▸ **Task statement**: An exact copy of every entry is required, minus the pictures.

▸ **Raw data**:
****************************************
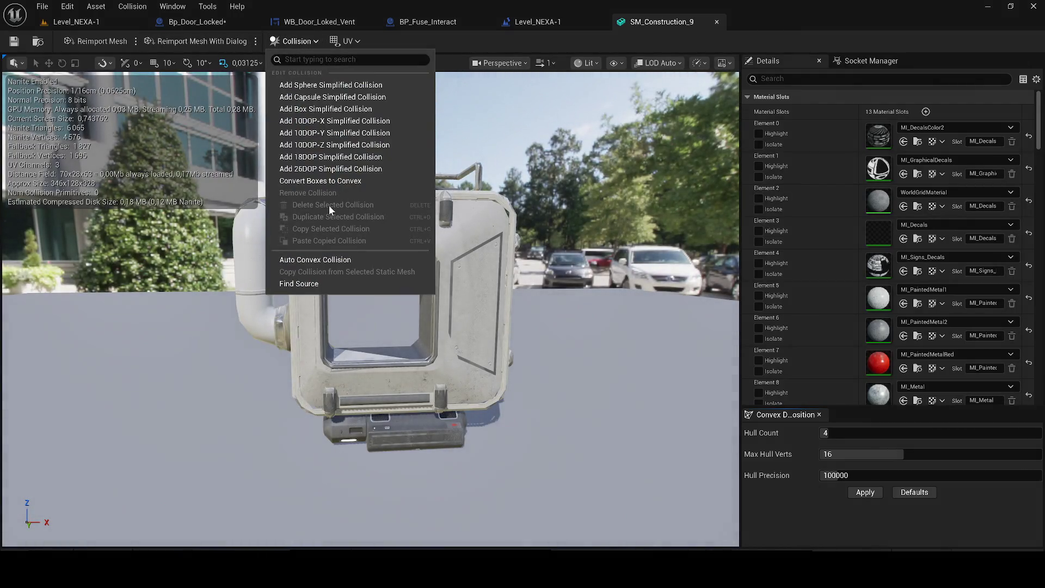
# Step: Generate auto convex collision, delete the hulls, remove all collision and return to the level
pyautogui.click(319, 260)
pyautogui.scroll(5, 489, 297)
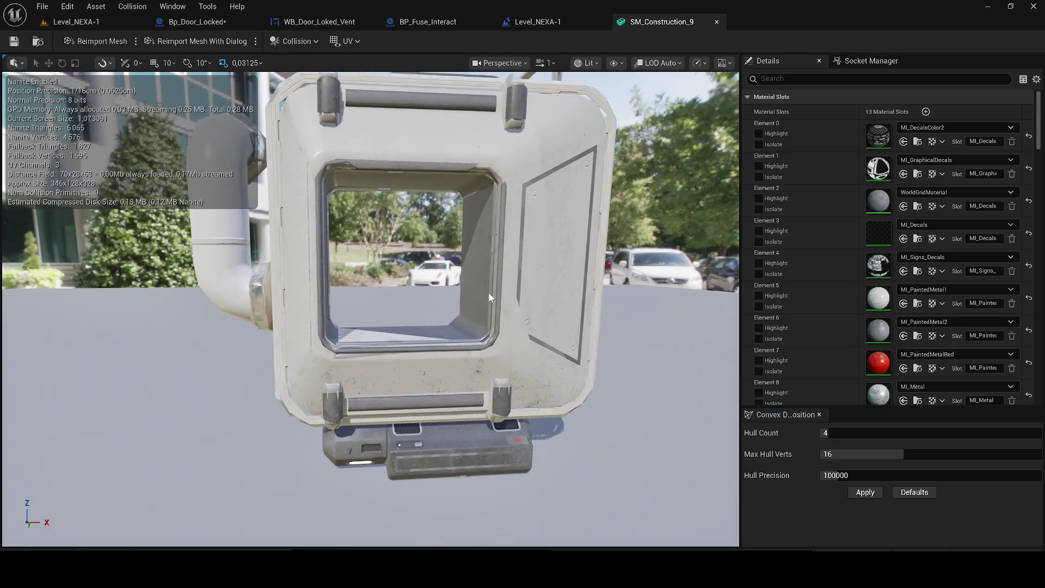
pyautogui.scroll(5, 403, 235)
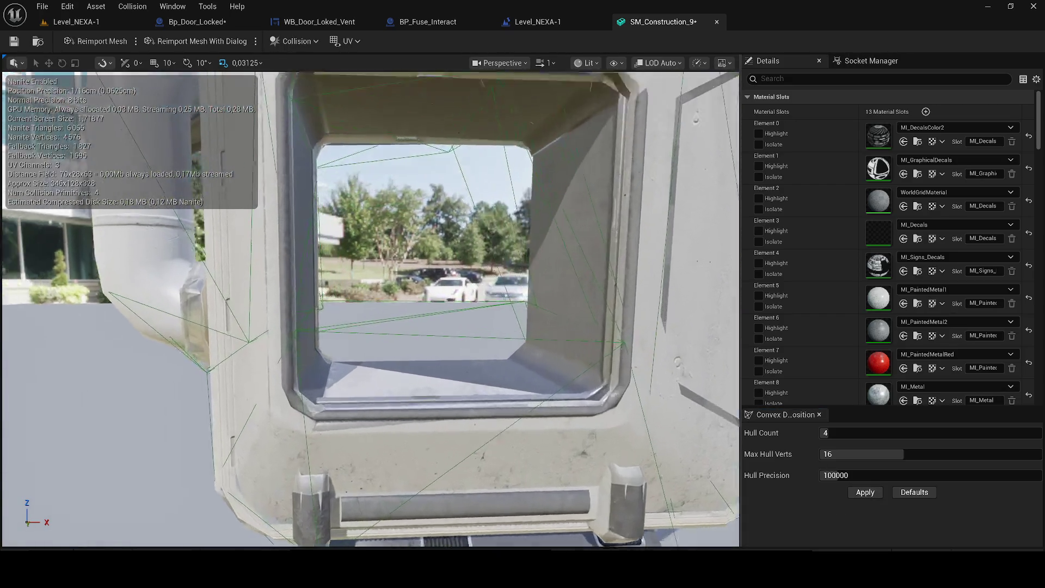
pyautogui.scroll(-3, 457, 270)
****************************************
▸ **Answer for this exercise**:
# Step: Generate auto convex collision, delete the hulls, remove all collision and return to the level
pyautogui.click(319, 260)
pyautogui.scroll(5, 489, 297)
pyautogui.scroll(5, 403, 235)
pyautogui.scroll(-3, 457, 270)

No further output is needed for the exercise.